In advance of the 2010 National Institutes of Health (NIH) Consensus Development Conference titled Vaginal Birth After Cesarean: New Insights, the Oregon Evidence-based Practice Center conducted a literature review to determine the risks and benefits of vaginal birth after cesarean (VBAC) and cesarean. The researchers found that VBAC was a safe, reasonable choice for most women who had delivered by cesarean previously. Using estimates gathered during the literature review, the authors predict that in a group of 100,000 women attempting VBAC, 4 would die; 468 would suffer uterine rupture, a potentially life-threatening complication often associated with VBAC; and 133 babies would die. Conversely, in a group of 100,000 women undergoing cesarean, 13 would die, 26 would suffer uterine ruptures, and 50 babies would die.
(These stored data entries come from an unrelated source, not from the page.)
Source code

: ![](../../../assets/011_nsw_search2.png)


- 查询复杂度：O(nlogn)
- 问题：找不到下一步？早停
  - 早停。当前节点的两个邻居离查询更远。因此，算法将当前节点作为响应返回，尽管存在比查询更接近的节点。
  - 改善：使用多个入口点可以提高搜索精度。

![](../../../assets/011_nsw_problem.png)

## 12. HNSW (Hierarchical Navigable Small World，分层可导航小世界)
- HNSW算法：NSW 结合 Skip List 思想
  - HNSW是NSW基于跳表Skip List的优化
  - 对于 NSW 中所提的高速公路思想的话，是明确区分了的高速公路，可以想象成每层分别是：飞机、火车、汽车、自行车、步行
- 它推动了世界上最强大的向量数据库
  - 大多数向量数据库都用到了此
The NIH Consensus Development Statement suggests that given the data offered in this report and other sources, VBAC is a reasonable option for women who have had one prior low transverse uterine incision. The statement's authors also recognize that though VBAC may be safe for the mother, it poses risks for the baby. They recommend clinicians inform the mother of her options so she can share in the decisionmaking about her child's birth. This study was funded in part by the Agency for Healthcare Research and Quality (Contract No. 290-07-10057).
See "Vaginal birth after cesarean: New insights on maternal and neonatal outcomes," by Jeanne-Marie Guise, M.D, M.P.H., Mary Anna Denman, M.D., Cathy Emeis, Ph.D., C.N.M., and others in the June 6, 2010, Obstetrics and Gynecology 115(6), pp. 1267-1278.